++++ Records shown

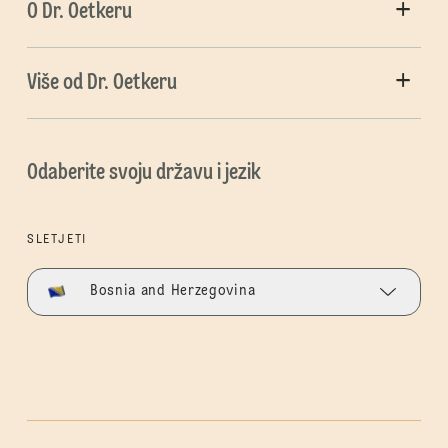
O Dr. Oetkeru
Više od Dr. Oetkeru
Odaberite svoju državu i jezik
SLETJETI
Bosnia and Herzegovina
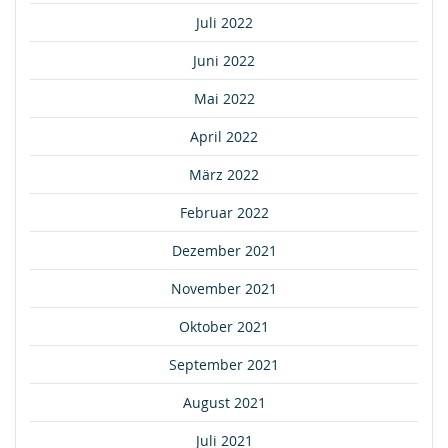
Juli 2022
Juni 2022
Mai 2022
April 2022
März 2022
Februar 2022
Dezember 2021
November 2021
Oktober 2021
September 2021
August 2021
Juli 2021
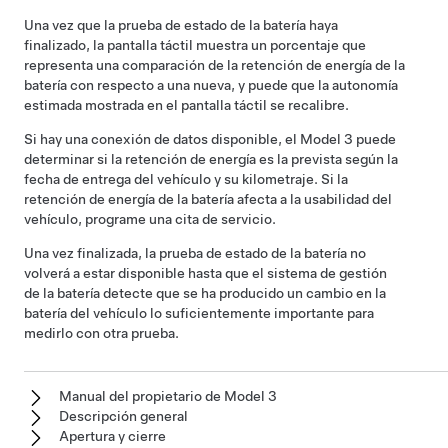
Una vez que la prueba de estado de la batería haya
finalizado, la pantalla táctil muestra un porcentaje que
representa una comparación de la retención de energía de la
batería con respecto a una nueva, y puede que la autonomía
estimada mostrada en el
pantalla táctil
se recalibre.
Si hay una conexión de datos disponible, el
Model 3
puede
determinar si la retención de energía es la prevista según la
fecha de entrega del vehículo y su kilometraje. Si la
retención de energía de la batería afecta a la usabilidad del
vehículo, programe una cita de servicio.
Una vez finalizada, la prueba de estado de la batería no
volverá a estar disponible hasta que el sistema de gestión
de la batería detecte que se ha producido un cambio en la
batería del vehículo lo suficientemente importante para
medirlo con otra prueba.
Manual del propietario de Model 3
Descripción general
Apertura y cierre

++++++++

Goal of the exercise: From the material above, reproduce everything verbatim except the pictures.

Output below:
O Dr. Oetkeru
Više od Dr. Oetkeru
Odaberite svoju državu i jezik
SLETJETI
Bosnia and Herzegovina
Juli 2022
Juni 2022
Mai 2022
April 2022
März 2022
Februar 2022
Dezember 2021
November 2021
Oktober 2021
September 2021
August 2021
Juli 2021
Una vez que la prueba de estado de la batería haya
finalizado, la pantalla táctil muestra un porcentaje que
representa una comparación de la retención de energía de la
batería con respecto a una nueva, y puede que la autonomía
estimada mostrada en el
pantalla táctil
se recalibre.
Si hay una conexión de datos disponible, el
Model 3
puede
determinar si la retención de energía es la prevista según la
fecha de entrega del vehículo y su kilometraje. Si la
retención de energía de la batería afecta a la usabilidad del
vehículo, programe una cita de servicio.
Una vez finalizada, la prueba de estado de la batería no
volverá a estar disponible hasta que el sistema de gestión
de la batería detecte que se ha producido un cambio en la
batería del vehículo lo suficientemente importante para
medirlo con otra prueba.
Manual del propietario de Model 3
Descripción general
Apertura y cierre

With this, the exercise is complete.